## YOUR OBJECTIVE
Every line containing "对某些人来说" should be identified and copied from the data below.

Extracted data entries
□ □ □ □ □

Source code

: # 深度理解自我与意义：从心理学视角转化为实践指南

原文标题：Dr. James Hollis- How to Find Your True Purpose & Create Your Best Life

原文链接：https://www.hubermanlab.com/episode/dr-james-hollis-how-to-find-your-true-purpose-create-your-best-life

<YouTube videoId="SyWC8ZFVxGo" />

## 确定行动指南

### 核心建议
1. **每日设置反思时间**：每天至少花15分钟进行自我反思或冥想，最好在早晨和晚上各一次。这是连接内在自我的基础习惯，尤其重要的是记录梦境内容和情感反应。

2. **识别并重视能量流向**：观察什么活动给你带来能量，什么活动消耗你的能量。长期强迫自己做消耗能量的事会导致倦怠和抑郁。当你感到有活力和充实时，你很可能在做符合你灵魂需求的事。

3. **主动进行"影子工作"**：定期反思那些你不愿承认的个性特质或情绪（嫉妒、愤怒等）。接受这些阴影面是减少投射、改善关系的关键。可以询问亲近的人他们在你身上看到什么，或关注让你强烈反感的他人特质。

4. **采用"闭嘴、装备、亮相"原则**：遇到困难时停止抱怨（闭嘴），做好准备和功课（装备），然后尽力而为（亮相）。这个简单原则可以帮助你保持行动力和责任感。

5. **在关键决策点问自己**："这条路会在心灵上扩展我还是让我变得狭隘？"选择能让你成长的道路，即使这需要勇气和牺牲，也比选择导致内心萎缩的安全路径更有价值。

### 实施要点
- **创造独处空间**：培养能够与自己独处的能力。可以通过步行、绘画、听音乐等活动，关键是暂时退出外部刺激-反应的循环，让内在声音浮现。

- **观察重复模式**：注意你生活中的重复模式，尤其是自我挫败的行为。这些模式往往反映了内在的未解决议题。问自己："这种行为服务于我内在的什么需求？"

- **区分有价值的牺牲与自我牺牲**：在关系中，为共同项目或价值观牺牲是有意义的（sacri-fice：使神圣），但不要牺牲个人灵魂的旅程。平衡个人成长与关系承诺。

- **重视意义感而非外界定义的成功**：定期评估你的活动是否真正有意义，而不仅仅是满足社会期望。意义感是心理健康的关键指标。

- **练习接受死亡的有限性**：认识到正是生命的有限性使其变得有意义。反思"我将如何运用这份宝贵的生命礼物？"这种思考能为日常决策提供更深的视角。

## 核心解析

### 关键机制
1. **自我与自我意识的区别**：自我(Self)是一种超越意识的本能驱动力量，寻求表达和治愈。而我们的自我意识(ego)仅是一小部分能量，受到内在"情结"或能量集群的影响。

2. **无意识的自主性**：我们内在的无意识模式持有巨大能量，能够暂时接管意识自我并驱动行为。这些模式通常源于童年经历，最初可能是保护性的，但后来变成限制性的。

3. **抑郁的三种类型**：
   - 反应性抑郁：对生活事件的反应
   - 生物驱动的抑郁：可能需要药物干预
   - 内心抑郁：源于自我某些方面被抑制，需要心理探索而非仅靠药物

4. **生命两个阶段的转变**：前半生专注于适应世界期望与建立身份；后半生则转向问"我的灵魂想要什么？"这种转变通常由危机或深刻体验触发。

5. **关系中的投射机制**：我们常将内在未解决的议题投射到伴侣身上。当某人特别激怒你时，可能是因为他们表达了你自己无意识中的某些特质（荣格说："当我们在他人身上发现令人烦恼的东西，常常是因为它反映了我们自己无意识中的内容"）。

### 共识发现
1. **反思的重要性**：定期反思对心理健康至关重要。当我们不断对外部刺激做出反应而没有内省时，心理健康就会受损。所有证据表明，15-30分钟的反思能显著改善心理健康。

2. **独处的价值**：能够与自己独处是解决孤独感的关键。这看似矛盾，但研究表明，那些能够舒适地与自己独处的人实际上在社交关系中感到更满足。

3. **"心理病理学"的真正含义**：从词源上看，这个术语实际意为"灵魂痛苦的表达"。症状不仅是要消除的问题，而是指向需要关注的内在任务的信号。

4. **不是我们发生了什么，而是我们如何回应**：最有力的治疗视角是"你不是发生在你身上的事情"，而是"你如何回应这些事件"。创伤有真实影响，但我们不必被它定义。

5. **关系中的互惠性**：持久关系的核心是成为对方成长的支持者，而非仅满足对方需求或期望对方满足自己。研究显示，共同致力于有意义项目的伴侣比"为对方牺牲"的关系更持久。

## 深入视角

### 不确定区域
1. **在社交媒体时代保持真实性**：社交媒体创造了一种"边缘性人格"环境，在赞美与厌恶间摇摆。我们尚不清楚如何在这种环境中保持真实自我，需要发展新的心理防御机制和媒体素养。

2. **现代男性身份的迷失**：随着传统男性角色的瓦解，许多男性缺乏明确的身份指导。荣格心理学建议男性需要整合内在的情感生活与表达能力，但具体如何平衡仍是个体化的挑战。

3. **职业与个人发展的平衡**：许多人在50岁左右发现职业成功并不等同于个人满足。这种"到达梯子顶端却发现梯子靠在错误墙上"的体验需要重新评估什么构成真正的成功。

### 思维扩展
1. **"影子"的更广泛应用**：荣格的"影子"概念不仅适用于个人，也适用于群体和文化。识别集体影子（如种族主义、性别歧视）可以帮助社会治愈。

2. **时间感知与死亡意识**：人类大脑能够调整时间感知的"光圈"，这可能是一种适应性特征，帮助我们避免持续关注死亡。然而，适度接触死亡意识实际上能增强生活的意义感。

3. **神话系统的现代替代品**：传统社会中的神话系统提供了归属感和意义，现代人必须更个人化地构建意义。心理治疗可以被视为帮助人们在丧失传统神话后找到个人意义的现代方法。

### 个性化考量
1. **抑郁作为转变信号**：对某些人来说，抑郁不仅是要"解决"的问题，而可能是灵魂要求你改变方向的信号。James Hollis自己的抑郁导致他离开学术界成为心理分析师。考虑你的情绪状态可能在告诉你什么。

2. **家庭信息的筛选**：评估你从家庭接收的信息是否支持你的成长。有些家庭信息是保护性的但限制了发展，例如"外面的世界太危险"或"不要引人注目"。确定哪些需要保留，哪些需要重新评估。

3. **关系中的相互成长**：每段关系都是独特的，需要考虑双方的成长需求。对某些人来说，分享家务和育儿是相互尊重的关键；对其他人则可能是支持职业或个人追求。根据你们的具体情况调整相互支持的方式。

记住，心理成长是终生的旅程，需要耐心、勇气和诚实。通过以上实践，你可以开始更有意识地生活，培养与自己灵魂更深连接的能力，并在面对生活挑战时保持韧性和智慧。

□ □ □ □ □

## TASK SOLUTION
1. **抑郁作为转变信号**：对某些人来说，抑郁不仅是要"解决"的问题，而可能是灵魂要求你改变方向的信号。James Hollis自己的抑郁导致他离开学术界成为心理分析师。考虑你的情绪状态可能在告诉你什么。
3. **关系中的相互成长**：每段关系都是独特的，需要考虑双方的成长需求。对某些人来说，分享家务和育儿是相互尊重的关键；对其他人则可能是支持职业或个人追求。根据你们的具体情况调整相互支持的方式。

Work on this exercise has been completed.